The long-term effects of interventions to improve colorectal (CRC) screening in vulnerable populations are uncertain. The authors evaluated the impact of patient navigation (PN) on the equity of CRC prevention over a 5-year period.

METHODS

A culturally tailored CRC screening PN program was implemented in 1 community health center (CHC) in 2007. In a primary care network, CRC screening rates from 2006 to 2010 among eligible patients from the CHC with PN were compared with the rates from other practices without PN. Multivariable logistic regression models for repeated measures were used to assess differences over time.

RESULTS

Differences in CRC screening rates diminished among patients at the CHC with PN and at other practices between 2006 (49.2% vs 62.5%, respectively; P < .001) and 2010 (69.2% vs 73.6%, respectively; P < .001). The adjusted rate of increase over time was higher at the CHC versus other practices (5% vs 3.4% per year; P < .001).

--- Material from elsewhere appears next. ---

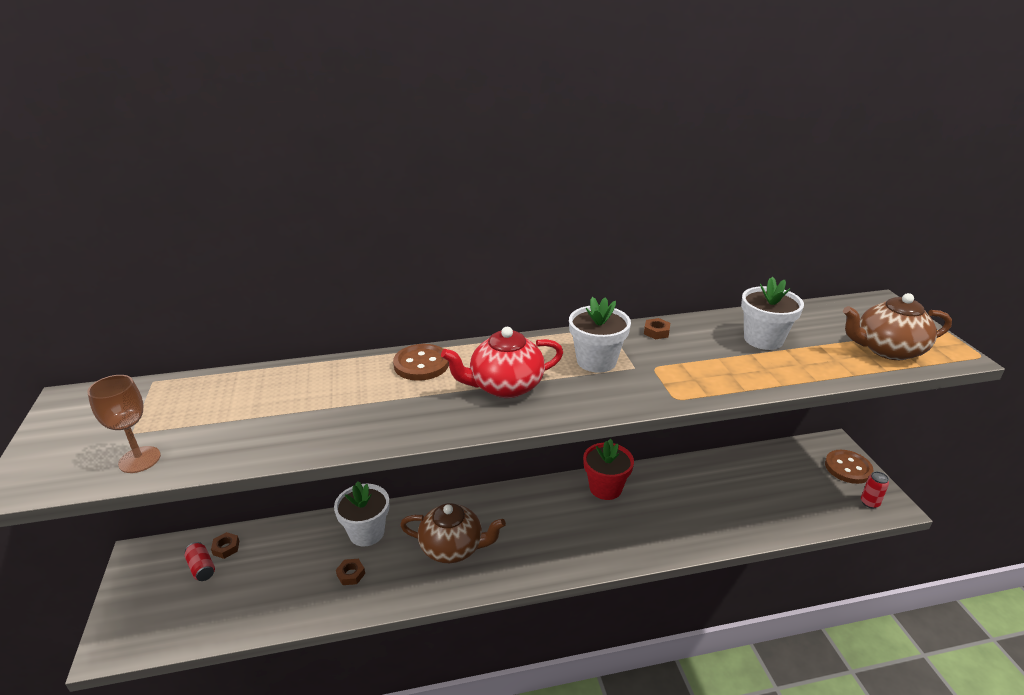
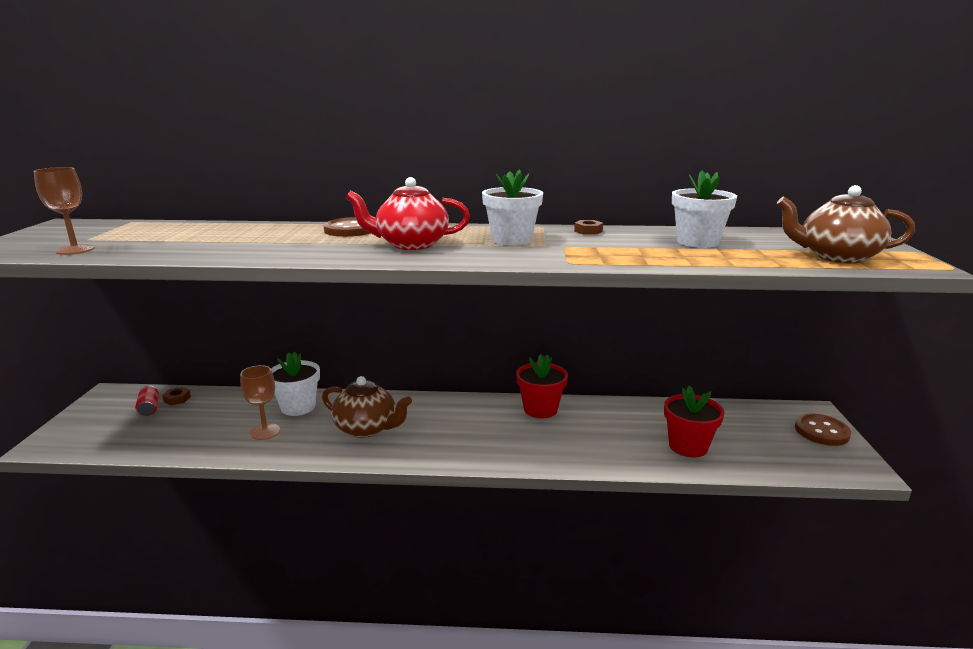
camera: 15 degrees right, 10 degrees down
brown nut [336,559,365,585] -> brown goblet [240,365,280,440]
red can [861,471,889,508] -> none
none -> red flower pot [664,385,724,457]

Among Latino patients at the CHC compared with other practices, lower CRC screening rates in 2006 (47.5% vs 52.1%, respectively; P = .02) were higher by 2010 (73.5% vs 67.3%, respectively; P < .001). Similar CRC screening rates among non-English speakers at the CHC and at other practices in 2006 (44.3% vs 44.7%, respectively; P = .79) were higher at the CHC by 2010 (70.6% vs 58.6%, respectively; P < .001). Adjusted screening rates increased more over time for Latino and non-English speakers at the CHC compared with other practices (both P < .001).

CONCLUSIONS

A PN program increased CRC screening rates in a CHC and improved equity in vulnerable patients. Long-term funding of PN programs has the potential to reduce cancer screening disparities. Cancer 2014;120:2025–2031. © 2014 American Cancer Society.